What concerned me most wasn’t the volume, but how easily these bots passed through well-designed security layers that had worked reliably until now. Their behavior suggested structured automation — they were executing JavaScript, maintaining sessions, and respecting validation timing.
The consequences quickly became visible:
-
Data contamination. CRMs filled with meaningless contacts, making it harder to spot genuine inquiries.
-
Operational overhead. Teams spent unnecessary time reviewing and deleting false submissions.
-
Reputation risk. Some websites automatically reply to new leads; these replies now risked being sent to random or real inboxes, damaging sender reputation.
-
Security implications. The bots clearly understood how to navigate validation, which means they could probe deeper vulnerabilities.
-
Server load. In some cases, automated submissions reached several per minute, adding unnecessary stress to hosting infrastructure.
In short, the pattern pointed to a new class of spam bots — not primitive scripts firing blind POST requests, but browser-level automation tools capable of behaving like real users.
How Spam Forms Were Submitted — Technical Analysis
After analyzing server logs, HTTP headers, and form-handling code, I was able to reconstruct how these automated submissions bypassed every existing protection mechanism. The behavior across domains was consistent, confirming that the attacks came from headless browsers capable of executing full client-side scripts.

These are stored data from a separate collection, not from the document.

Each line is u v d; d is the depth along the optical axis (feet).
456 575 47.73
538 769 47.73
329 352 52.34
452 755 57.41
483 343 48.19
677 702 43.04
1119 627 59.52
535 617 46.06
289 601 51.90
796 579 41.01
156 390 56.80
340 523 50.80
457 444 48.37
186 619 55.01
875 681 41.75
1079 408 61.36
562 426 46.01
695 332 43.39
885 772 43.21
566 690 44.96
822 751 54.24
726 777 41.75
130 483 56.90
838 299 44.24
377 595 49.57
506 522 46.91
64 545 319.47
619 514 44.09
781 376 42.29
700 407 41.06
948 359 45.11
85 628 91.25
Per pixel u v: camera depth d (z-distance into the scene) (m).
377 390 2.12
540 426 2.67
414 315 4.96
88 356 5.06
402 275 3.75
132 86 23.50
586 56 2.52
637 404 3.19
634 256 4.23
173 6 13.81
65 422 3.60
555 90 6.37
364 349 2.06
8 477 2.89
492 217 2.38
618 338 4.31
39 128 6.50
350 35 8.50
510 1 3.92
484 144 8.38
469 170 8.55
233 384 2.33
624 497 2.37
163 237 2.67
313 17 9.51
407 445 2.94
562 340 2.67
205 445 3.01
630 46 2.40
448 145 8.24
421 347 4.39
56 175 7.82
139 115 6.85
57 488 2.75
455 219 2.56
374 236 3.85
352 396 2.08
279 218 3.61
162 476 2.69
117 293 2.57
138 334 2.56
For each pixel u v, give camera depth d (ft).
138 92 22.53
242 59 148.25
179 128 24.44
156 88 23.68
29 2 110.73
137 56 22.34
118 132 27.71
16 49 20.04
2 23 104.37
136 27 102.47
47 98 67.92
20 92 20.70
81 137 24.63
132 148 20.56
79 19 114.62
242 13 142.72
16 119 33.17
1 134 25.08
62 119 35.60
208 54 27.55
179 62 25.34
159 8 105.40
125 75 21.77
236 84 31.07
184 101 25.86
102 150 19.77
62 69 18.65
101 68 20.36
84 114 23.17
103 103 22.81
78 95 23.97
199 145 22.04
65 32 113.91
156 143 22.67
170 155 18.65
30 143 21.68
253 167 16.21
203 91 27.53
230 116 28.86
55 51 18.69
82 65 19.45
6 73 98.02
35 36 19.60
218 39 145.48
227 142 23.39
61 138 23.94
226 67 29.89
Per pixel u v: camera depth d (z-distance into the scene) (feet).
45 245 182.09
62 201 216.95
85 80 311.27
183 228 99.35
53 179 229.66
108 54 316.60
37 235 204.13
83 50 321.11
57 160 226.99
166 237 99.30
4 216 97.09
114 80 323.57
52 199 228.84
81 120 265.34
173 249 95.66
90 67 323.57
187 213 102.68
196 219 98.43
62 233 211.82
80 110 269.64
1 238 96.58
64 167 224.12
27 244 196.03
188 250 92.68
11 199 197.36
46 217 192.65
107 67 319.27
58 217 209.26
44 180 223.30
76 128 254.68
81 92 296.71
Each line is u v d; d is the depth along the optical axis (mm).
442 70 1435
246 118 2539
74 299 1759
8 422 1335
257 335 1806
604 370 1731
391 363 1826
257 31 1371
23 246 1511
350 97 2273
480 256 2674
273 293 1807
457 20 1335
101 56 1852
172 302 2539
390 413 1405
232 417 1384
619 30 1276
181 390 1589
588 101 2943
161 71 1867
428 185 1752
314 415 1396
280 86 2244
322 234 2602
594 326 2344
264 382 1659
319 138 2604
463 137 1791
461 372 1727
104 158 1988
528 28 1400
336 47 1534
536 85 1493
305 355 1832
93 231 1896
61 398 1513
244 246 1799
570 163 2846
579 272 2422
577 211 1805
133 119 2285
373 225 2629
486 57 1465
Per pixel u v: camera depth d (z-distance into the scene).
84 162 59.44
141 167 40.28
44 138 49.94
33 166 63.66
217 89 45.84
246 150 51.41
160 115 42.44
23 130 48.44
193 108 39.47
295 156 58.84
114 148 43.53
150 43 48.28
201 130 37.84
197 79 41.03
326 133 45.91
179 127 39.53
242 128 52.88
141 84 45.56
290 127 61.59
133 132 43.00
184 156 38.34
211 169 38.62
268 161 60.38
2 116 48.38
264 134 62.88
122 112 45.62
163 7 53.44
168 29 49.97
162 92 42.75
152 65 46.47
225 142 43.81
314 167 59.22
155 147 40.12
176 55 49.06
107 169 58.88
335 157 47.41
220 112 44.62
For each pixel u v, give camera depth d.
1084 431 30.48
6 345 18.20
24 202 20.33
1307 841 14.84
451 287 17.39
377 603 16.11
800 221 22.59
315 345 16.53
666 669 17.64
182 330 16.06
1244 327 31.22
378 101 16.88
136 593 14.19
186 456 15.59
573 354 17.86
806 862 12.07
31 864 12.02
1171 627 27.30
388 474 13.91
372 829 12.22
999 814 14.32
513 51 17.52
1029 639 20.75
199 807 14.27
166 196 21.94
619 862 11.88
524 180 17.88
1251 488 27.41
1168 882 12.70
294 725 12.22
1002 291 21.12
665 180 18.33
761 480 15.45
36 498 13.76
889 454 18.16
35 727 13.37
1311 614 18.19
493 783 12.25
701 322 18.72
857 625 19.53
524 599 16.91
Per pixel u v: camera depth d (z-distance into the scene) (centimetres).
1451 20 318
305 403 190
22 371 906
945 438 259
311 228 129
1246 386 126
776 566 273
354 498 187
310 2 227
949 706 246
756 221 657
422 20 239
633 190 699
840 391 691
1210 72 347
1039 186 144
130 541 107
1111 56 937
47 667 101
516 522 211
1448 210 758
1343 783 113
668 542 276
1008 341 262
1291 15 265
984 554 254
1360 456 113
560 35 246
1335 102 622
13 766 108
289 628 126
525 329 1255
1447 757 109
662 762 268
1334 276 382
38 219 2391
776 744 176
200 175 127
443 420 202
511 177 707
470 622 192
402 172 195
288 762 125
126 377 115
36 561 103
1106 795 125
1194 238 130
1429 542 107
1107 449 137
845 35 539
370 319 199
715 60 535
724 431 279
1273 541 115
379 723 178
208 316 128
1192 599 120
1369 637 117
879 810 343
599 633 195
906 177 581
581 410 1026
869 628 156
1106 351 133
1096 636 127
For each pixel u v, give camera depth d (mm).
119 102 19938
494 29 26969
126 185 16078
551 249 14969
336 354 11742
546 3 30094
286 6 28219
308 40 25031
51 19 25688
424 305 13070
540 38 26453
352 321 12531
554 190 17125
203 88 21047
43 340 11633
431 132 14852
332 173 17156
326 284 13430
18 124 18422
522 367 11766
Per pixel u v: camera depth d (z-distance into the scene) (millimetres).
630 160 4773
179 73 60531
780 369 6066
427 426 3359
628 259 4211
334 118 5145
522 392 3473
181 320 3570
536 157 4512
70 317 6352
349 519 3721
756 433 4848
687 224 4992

🔓 What the Spammers Successfully Bypassed
1. AJAX Requirement – Bypassed
My forms required the X-Requested-With: XMLHttpRequest header (line 401) to confirm that submissions were made via AJAX. The attackers had no trouble replicating this — modern automation frameworks allow full control over headers, so the check became meaningless.
2. CSRF Token – Bypassed
Each submission is tied to a valid CSRF token from the user’s session (lines 409–415). The bots simply loaded the page first, captured the CSRF token, and then submitted the form with that valid token attached — exactly what a human browser would do.
3. Three-Second Delay – Bypassed
A minimum delay of three seconds between page load and form submission (line 447) was designed to catch instant-submit bots. The attackers implemented a simple delay (setTimeout() or a Python sleep) to satisfy the rule perfectly.
4. Rate Limiting – Partially Bypassed
The code limits submissions to five per minute per IP (line 294). However, all affected sites run behind Cloudflare’s CDN, which means the origin server logs only Cloudflare edge IPs such as 172.70.x.x, 172.71.x.x, or 104.23.x.x.
The real client IPs are visible only in the X-Forwarded-For header, and in this case, they were constantly rotating — indicating use of a proxy network. This allowed the bots to stay below per-IP limits.
5. Honeypot Fields – Bypassed
Honeypot fields (website, phone_2) were designed to catch basic bots that fill all inputs (line 440). These bots simply ignored hidden fields — a clear sign they were aware of standard anti-spam techniques.
🛠️ Tools and Methods Likely Used
Headless Browser Automation (Most Likely)
All evidence points toward the use of Selenium, Puppeteer, or Playwright — frameworks that allow scripts to open a real browser, execute JavaScript, load sessions, and submit forms as if a human were interacting.
This explains how they managed to generate valid CSRF tokens, AJAX headers, realistic timing, and properly structured data — all consistent with a JavaScript-executed form submission.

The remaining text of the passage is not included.